Nonostante il coraggio dei soldati alleati, i turchi riuscirono ad arrestarne l’urto e quella che avrebbe dovuto essere un’azione risolutiva si trasformò nella solita battaglia di logoramento secondo quel tragico copione di assalti e contrassalti all’arma bianca tipico della Grande Guerra. Stesso destino fallimentare subì il secondo contingente alleato sbarcato più a nord in agosto, presso la Baia di Suvla. La resistenza opposta anche in questo settore dalle truppe ottomane costrinse gli anglo-franco-australiani alla ritirata: le operazioni di reimbarco cominciarono l’8 dicembre e si conclusero nella notte tra il 19 e il 20 dello stesso mese, svolgendosi in maniera abbastanza ordinata e senza troppe perdite.
Il Premier britannico Sir Herbert Asquith auspicherà il deferimento alla corte marziale per i generali responsabili del disastro mentre Churchill, travolto dallo scandalo, fu costretto a dare le dimissioni da Primo Lord dell’Ammiragliato ma si sarebbe riscattato tornando in auge, come tutti sappiamo, nell’ora più buia per la Gran Bretagna, durante la seconda guerra mondiale.

Truppe britanniche vanno all’assalto delle trincee turche.
Francesi e inglesi dovettero rinunciare a sostenere lo sforzo bellico della Russia la quale, sempre più in difficoltà nella conduzione della guerra sarebbe collassata due anni dopo, nel 1917, mentre il Paese veniva travolto dalla Rivoluzione bolscevica.

Soldati australiani in trincea sui Dardanelli.
La disfatta di Gallipoli fu sicuramente dovuta, come si è detto all’inizio, della sottovalutazione del nemico dettata da considerazioni razzistiche.
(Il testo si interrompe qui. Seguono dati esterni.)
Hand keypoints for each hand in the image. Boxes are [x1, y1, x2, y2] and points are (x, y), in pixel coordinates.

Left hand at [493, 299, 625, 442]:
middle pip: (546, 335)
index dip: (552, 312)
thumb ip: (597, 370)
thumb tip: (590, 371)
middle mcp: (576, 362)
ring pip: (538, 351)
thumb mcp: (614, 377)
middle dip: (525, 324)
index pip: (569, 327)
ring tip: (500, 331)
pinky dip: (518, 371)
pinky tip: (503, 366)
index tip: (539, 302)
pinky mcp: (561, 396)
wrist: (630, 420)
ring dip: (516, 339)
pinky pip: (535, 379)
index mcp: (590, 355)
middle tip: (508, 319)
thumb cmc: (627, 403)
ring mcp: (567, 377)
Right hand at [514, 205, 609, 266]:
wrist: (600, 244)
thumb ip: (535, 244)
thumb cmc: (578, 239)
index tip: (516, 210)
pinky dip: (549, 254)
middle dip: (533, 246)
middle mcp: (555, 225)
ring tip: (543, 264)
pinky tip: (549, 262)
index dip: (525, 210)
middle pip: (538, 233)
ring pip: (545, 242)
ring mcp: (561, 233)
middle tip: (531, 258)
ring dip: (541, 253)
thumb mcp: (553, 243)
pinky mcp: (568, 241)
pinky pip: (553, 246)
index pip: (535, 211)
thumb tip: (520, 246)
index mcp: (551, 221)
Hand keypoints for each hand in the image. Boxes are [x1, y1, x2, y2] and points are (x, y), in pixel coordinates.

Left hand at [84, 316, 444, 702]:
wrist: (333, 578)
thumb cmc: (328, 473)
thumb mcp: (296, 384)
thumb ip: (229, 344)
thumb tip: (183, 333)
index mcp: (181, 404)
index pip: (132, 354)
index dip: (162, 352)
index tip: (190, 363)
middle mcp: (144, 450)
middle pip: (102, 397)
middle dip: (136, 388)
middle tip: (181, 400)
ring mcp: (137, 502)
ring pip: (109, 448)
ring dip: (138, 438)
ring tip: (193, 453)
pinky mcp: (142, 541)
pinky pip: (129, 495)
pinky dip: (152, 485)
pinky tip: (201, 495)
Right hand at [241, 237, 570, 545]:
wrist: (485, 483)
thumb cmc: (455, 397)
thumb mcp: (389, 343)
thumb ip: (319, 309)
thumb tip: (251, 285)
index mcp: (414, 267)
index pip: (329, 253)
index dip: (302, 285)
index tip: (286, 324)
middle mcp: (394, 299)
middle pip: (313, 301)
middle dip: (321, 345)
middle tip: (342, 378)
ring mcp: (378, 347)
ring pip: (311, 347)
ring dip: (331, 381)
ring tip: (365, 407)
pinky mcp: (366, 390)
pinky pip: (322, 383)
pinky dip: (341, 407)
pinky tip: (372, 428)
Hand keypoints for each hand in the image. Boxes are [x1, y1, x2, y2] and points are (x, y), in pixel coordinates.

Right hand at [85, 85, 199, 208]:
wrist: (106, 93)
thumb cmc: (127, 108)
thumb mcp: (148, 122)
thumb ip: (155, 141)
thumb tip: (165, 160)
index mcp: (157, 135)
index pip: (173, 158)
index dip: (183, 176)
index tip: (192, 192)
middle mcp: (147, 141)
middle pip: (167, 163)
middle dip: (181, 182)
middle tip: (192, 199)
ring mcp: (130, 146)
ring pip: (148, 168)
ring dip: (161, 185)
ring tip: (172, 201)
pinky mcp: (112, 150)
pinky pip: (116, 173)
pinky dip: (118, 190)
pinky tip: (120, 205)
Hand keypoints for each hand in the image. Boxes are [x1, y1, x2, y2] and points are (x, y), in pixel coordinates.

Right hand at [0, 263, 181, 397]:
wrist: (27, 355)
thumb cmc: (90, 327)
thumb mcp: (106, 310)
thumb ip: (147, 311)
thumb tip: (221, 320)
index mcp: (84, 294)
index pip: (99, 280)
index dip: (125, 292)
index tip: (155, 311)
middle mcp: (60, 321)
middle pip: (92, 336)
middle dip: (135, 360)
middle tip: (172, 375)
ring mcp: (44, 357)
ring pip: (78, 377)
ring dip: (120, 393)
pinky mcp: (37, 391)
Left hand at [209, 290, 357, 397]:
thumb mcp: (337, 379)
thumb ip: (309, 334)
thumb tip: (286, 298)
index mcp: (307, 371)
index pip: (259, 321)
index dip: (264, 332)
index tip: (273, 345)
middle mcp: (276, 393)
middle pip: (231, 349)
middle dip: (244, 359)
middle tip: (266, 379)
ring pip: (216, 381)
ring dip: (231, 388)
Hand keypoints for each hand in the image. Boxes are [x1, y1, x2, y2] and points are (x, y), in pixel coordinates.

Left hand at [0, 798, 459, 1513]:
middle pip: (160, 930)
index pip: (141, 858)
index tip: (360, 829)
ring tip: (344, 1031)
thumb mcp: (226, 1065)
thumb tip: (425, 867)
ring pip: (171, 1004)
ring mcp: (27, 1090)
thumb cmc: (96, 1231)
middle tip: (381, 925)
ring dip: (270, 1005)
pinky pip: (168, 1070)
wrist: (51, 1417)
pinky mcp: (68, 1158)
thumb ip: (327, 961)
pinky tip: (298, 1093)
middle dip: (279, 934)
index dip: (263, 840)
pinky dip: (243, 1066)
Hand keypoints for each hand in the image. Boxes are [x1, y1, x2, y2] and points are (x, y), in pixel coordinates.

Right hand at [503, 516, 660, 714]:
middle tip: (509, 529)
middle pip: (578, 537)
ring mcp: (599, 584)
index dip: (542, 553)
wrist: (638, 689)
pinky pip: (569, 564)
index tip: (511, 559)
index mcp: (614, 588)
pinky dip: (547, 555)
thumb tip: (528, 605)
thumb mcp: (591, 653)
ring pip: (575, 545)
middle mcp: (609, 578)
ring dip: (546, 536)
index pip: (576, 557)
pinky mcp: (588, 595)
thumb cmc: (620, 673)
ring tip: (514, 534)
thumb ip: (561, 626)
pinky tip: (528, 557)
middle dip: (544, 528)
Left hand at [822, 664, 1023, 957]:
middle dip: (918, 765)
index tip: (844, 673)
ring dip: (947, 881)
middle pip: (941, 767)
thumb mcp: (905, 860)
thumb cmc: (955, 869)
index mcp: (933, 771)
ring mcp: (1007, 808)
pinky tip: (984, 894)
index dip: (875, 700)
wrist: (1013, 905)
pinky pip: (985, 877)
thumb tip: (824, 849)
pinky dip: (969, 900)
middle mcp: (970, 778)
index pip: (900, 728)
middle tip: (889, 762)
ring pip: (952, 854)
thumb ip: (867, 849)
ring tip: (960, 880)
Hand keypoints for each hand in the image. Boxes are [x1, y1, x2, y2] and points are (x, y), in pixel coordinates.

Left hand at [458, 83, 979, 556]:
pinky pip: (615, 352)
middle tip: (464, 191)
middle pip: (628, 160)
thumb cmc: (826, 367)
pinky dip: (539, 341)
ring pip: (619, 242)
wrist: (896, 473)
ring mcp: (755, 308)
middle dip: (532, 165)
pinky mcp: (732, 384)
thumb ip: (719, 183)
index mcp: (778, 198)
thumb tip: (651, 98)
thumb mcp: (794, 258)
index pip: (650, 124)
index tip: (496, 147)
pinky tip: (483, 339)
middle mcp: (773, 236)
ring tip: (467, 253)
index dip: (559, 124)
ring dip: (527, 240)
Ma essa fu anche frutto dell’inesperienza, della negligenza a livello logistico dei comandi alleati nel gestire un’operazione anfibia di quelle dimensioni. Tuttavia, come si dice in questi casi, non tutti i mali vennero per nuocere: anche se certamente la sconfitta di Gallipoli costituì per l’esercito britannico una dura lezione, esso dimostrò in seguito di saper imparare dai propri errori, come dimostra la conduzione delle operazioni di sbarco condotte in Normandia nel 1944 e soprattutto l’ottima prova fornita dagli uomini di Sua Maestà nella riconquista delle Isole Falkland durante la guerra contro l’Argentina nel 1982.
Nonostante i numerosi episodi di valore e le enormi perdite subite da entrambe le parti in pochi, almeno in Europa, si ricordano della campagna dei Dardanelli. Gallipoli invece resta tuttora ben viva nella memoria di australiani e neozelandesi, che su quelle sconosciute spiagge tra Europa e Asia vi persero la loro migliore gioventù. Una gioventù che era accorsa entusiasticamente in soccorso della madrepatria britannica: in tutto l’impero britannico non era in vigore la coscrizione obbligatoria, quindi i giovani soldati dell’ANZACs erano tutti volontari. Per Australia e Nuova Zelanda, Paesi che a inizio Novecento erano ancora pressoché spopolati, la perdita di quelle migliaia di ragazzi fu un colpo veramente duro da sopportare.
Ancora oggi il 25 aprile di ogni anno tanto in Australia quanto in Nuova Zelanda è ricordato come Anzacs Day. In questa giornata si tiene una solenne commemorazione a ricordo dei caduti australiani e neozelandesi di tutte le guerre. È stata scelta la giornata del 25 aprile proprio a ricordo del giorno in cui i soldati dell’Anzacs presero terra sulle spiagge dei Dardanelli.

Anzacs Day del 1922 a Manly, nel Queensland, Australia.
Accanto alle celebrazioni ufficiali, nel corso dei decenni anche il cinema ha voluto rendere omaggio ai caduti di Gallipoli. Due film, in particolare meritano di essere menzionati: il primo è di Peter Weir, che nel 1981 ha diretto Gli anni spezzati, nel quale un giovane Mel Gibson ha ricoperto il ruolo di protagonista nei panni di un giovane militare australiano. Il secondo, The Water Divener, vanta la regia Russell Crowe, oltretutto al suo esordio dietro la macchina da presa. Si tratta della toccante storia di un padre che nel 1919 parte dall’Australia per la Turchia, deciso a riportare a casa i propri figli dispersi a Gallipoli, costi quel che costi.